Welcome to Part 2 of our Characters topic! This Creative Writing Elements series has been such an adventure and I want to personally thank you all for following along in this process. I hope that you have enjoyed reading these articles as much as I have enjoyed writing them!
In this post, we will be looking at how authors develop their characters throughout the course of a story. They use two prominent types of characterization: direct and indirect.
Direct characterization deals with statements. Lesha Myers explains in her book Windows to the World: An Introduction to Literary Analysis that “in direct characterization, a narrator might tell us something about the character, describe the character’s appearance, [or] let us listen to the character’s thoughts,” (Myers, 76).
When a writer employs direct characterization they provide upfront details about the character. This could involve anything from divulging the character’s internal thoughts (aka Internal Dialogue) and their behavior to describing their appearance, setting and other character’s reaction(s) to them.

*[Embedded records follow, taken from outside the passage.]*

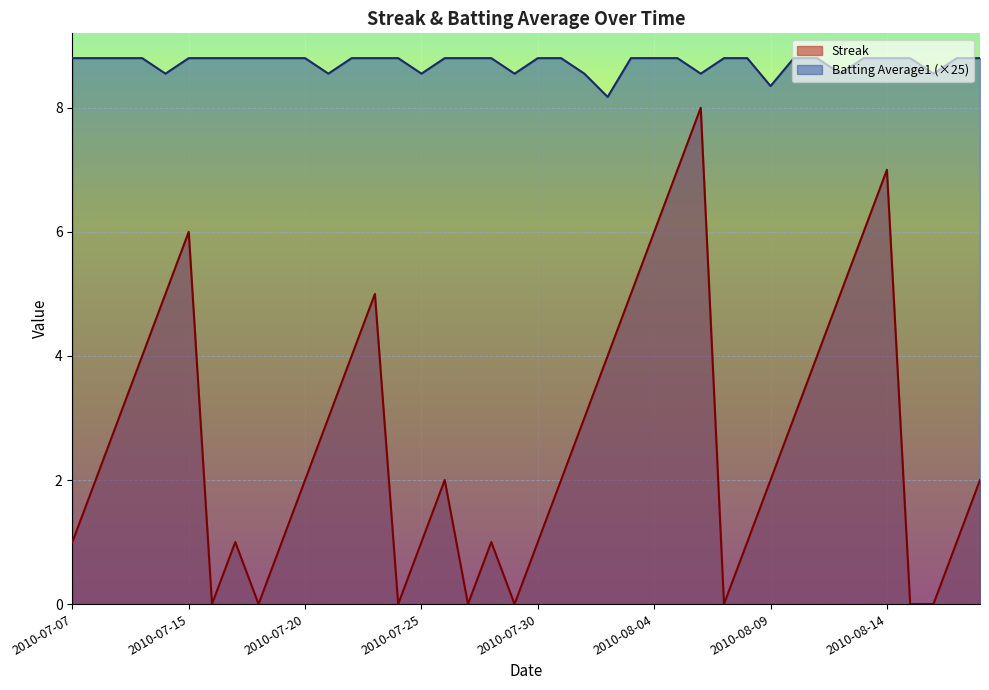

At which label is Streak closest to 4?

2010-07-10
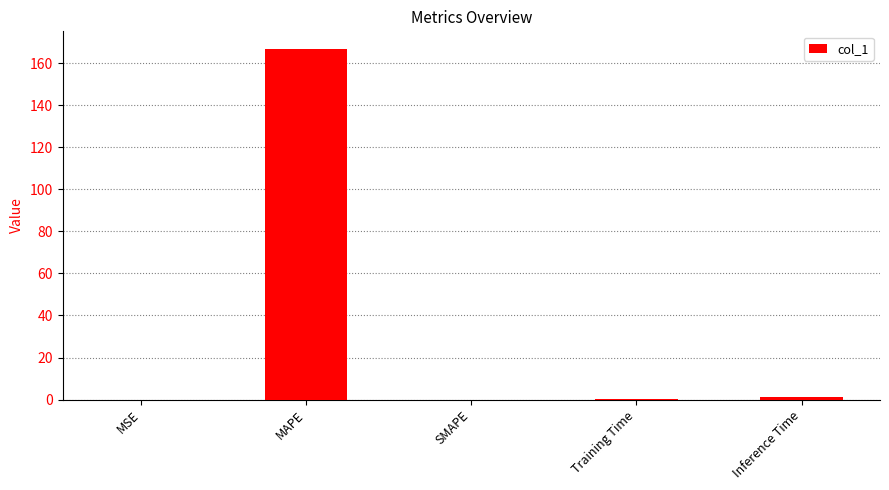

What is the sum of all values?

167.9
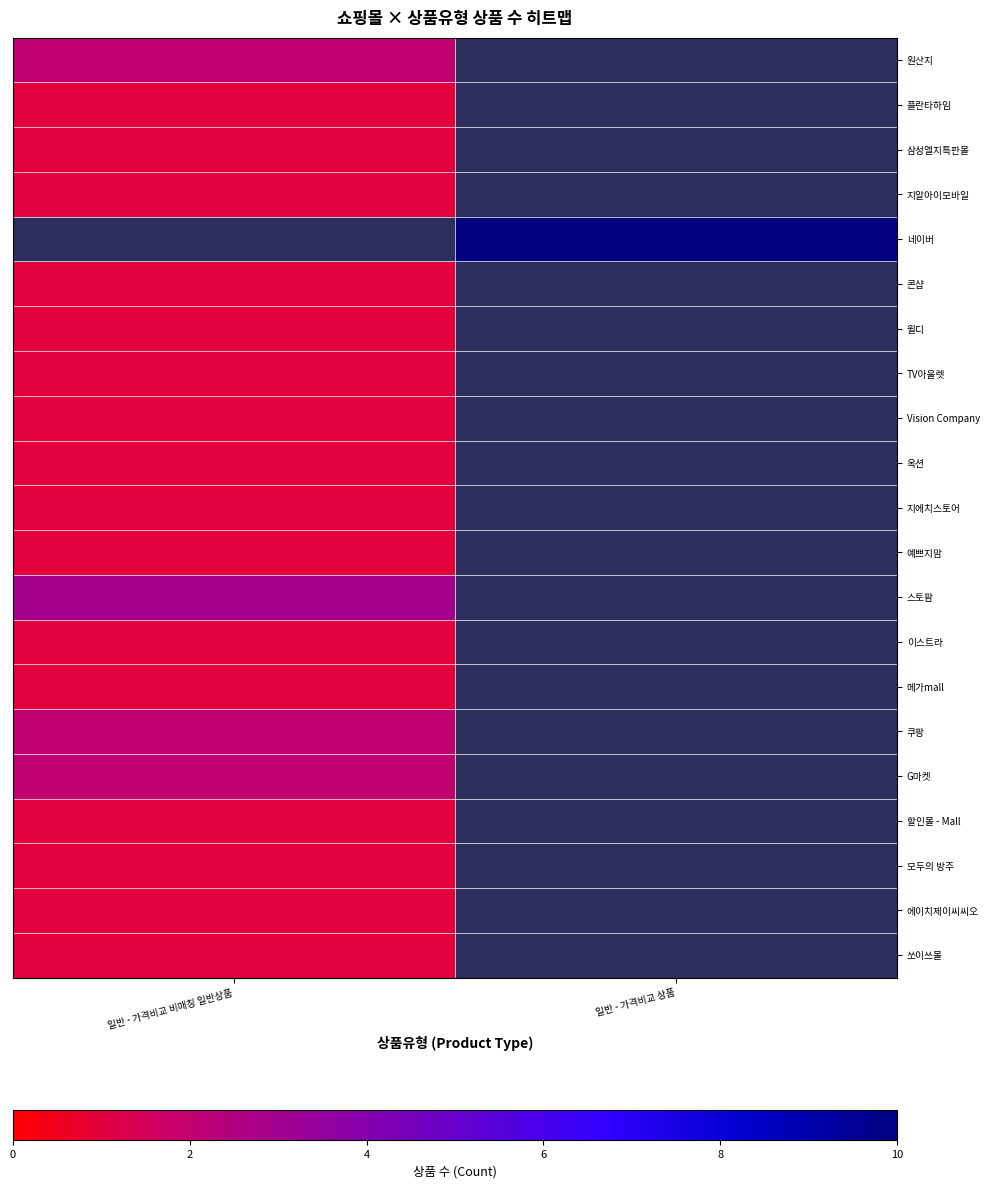

List the series in order of their peak value, highest first.

네이버, 스토팜, 원산지, 쿠팡, G마켓, 플란타하임, 삼성엘지특판몰, 지알아이모바일, 콘샵, 윌디, TV아울렛, Vision Company, 옥션, 지에치스토어, 예쁘지맘, 이스트라, 메가mall, 할인몰 - Mall, 모두의 방주, 에이치제이씨씨오, 쏘이쓰몰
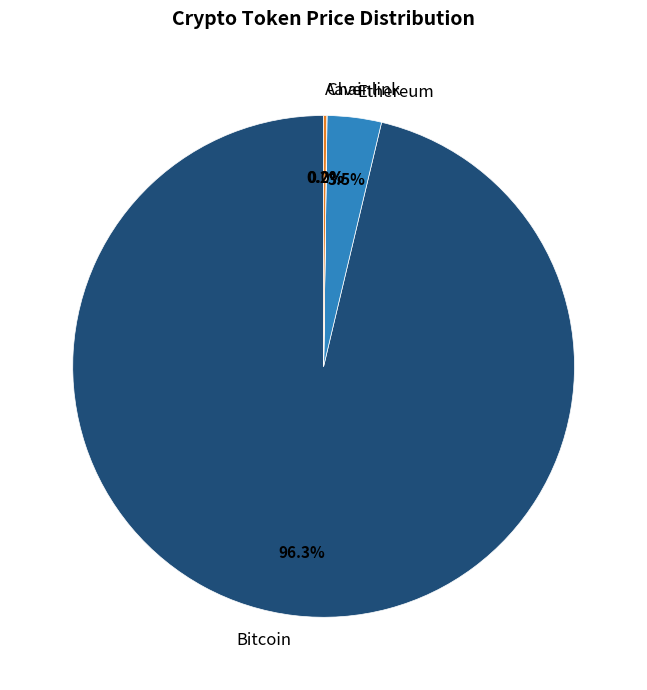

Does Bitcoin account for over 50% of the chart?

Yes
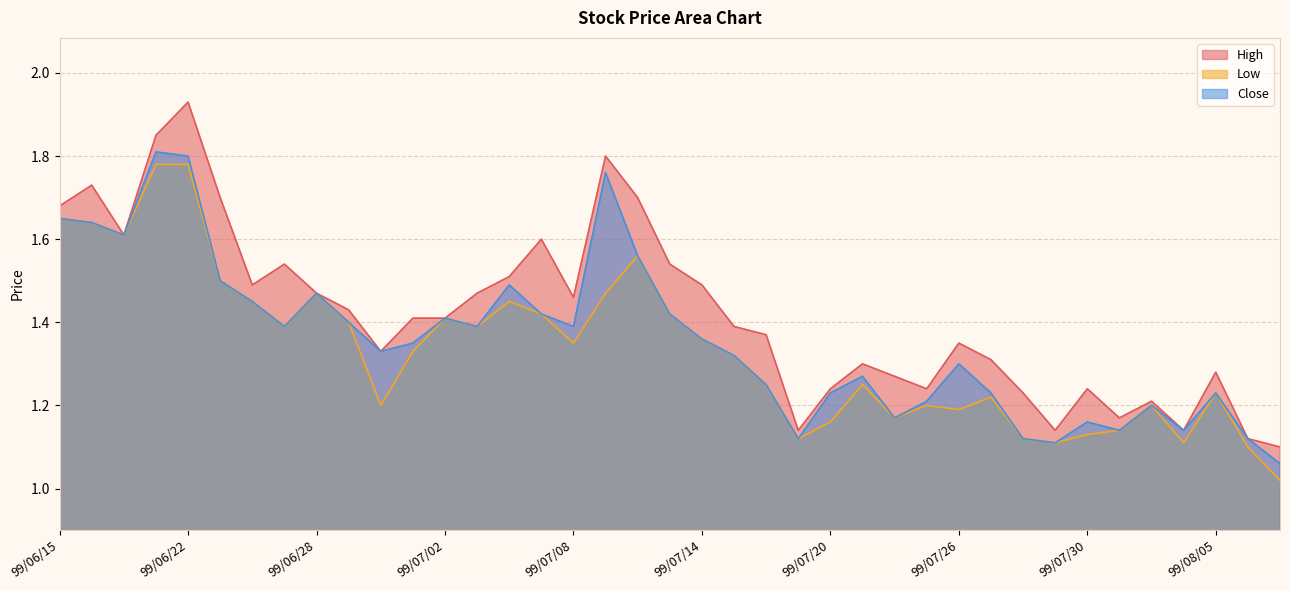

Reading left to right, what are all the values shown in this chart?

High: 99/06/15=1.7	99/06/17=1.7	99/06/18=1.6	99/06/21=1.9	99/06/22=1.9	99/06/23=1.7	99/06/24=1.5	99/06/25=1.5	99/06/28=1.5	99/06/29=1.4	99/06/30=1.3	99/07/01=1.4	99/07/02=1.4	99/07/05=1.5	99/07/06=1.5	99/07/07=1.6	99/07/08=1.5	99/07/09=1.8	99/07/12=1.7	99/07/13=1.5	99/07/14=1.5	99/07/15=1.4	99/07/16=1.4	99/07/19=1.1	99/07/20=1.2	99/07/21=1.3	99/07/22=1.3	99/07/23=1.2	99/07/26=1.4	99/07/27=1.3	99/07/28=1.2	99/07/29=1.1	99/07/30=1.2	99/08/02=1.2	99/08/03=1.2	99/08/04=1.1	99/08/05=1.3	99/08/06=1.1	99/08/09=1.1
Low: 99/06/15=1.6	99/06/17=1.6	99/06/18=1.6	99/06/21=1.8	99/06/22=1.8	99/06/23=1.5	99/06/24=1.4	99/06/25=1.4	99/06/28=1.5	99/06/29=1.4	99/06/30=1.2	99/07/01=1.3	99/07/02=1.4	99/07/05=1.4	99/07/06=1.4	99/07/07=1.4	99/07/08=1.4	99/07/09=1.5	99/07/12=1.6	99/07/13=1.4	99/07/14=1.4	99/07/15=1.3	99/07/16=1.2	99/07/19=1.1	99/07/20=1.2	99/07/21=1.2	99/07/22=1.2	99/07/23=1.2	99/07/26=1.2	99/07/27=1.2	99/07/28=1.1	99/07/29=1.1	99/07/30=1.1	99/08/02=1.1	99/08/03=1.2	99/08/04=1.1	99/08/05=1.2	99/08/06=1.1	99/08/09=1.0
Close: 99/06/15=1.6	99/06/17=1.6	99/06/18=1.6	99/06/21=1.8	99/06/22=1.8	99/06/23=1.5	99/06/24=1.4	99/06/25=1.4	99/06/28=1.5	99/06/29=1.4	99/06/30=1.3	99/07/01=1.4	99/07/02=1.4	99/07/05=1.4	99/07/06=1.5	99/07/07=1.4	99/07/08=1.4	99/07/09=1.8	99/07/12=1.6	99/07/13=1.4	99/07/14=1.4	99/07/15=1.3	99/07/16=1.2	99/07/19=1.1	99/07/20=1.2	99/07/21=1.3	99/07/22=1.2	99/07/23=1.2	99/07/26=1.3	99/07/27=1.2	99/07/28=1.1	99/07/29=1.1	99/07/30=1.2	99/08/02=1.1	99/08/03=1.2	99/08/04=1.1	99/08/05=1.2	99/08/06=1.1	99/08/09=1.1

An example of direct characterization would be something like the following:
The dark-haired boy looked up at the sky and remembered all the long, starry nights he had spent in this exact spot. All the memories he shared with his family. These thoughts dredged up feelings that stung his heart and brought tears to his eyes. He sat there on that very roof and wept.
I use a lot of direct characterization in my creative writing because I like to tell my readers exactly what a character is doing. This comes at the expense of allowing readers to assume things, but I personally enjoy reading details such as ‘his brown eyes smoldered,’ or ‘her kinky curls danced playfully in the autumn breeze.‘ This causes me to envision the characters more.
Contrasting with direct characterization, indirect characterization relies heavily on inference and requires us to use our current knowledge combined with what the author tells us to draw a suitable conclusion. According to Myers, “writers might ask us to make inferences based on…details in four methods of indirect characterization: aspects of the setting that reflect the influence of the character, the character’s actions and mannerisms, the reaction of others to the character, [and] the character’s speech,” (Myers, 76).
The next time you pick up a novel, pay attention to the things the author causes you to infer about the characters. Authors use techniques like description of appearance, setting and unique speech patterns to create characters.
Wordsmiths are thoroughly aware that most individuals have a whole arsenal of preconceptions at hand to fill in characterization gaps and they utilize this to help flesh out their characters. Phrases such as ‘she sipped on her Starbucks latte before scurrying to class,’ tell us this person is still in school, loves coffee and is possibly very late. This combines to create an overall impression of a very busy person relying on caffeine to get through life. Indirect characterization such as this causes inference naturally, allowing the readers to create their own picture of the character without being told how to view them.
An example of indirect characterization would go something like this:
Nikki smiled when her mother brought her the repaired doll. Taking it gently in her hands, she looked up and asked her mother, “Momma, do you think Mariana will like it even though I broke it?”
“Of course,” her mother replied as she wiped away Nikki’s crocodile tears. “She loves you and she’ll love anything you give her.”
They both turned to look when Mariana walked in the room. A gleam crossed her face when she saw the doll in Nikki’s hands. Nikki looked at her mother and then back to Mariana. “I got it for you,” she whispered. “It’s broken, but Momma fixed it. Do you like it?”
“Do I like it?” Mariana asked. “I love it!”
From this passage you can infer three things:
- Nikki is relatively young
- Nikki cares about Mariana (Mariana might even be her sister)
- Mariana likes dolls
Authors have a lot up their sleeve to describe their characters with. When they aren’t telling you something point-blank, they’re describing things in a way that causes you to infer it. It’s truly amazing how each technique combines to create our beloved characters. Once again, it’s like life – some things you notice directly about people and other things you have to guess at. Work this into your writing and you should be well on your way to the wonders of authorship!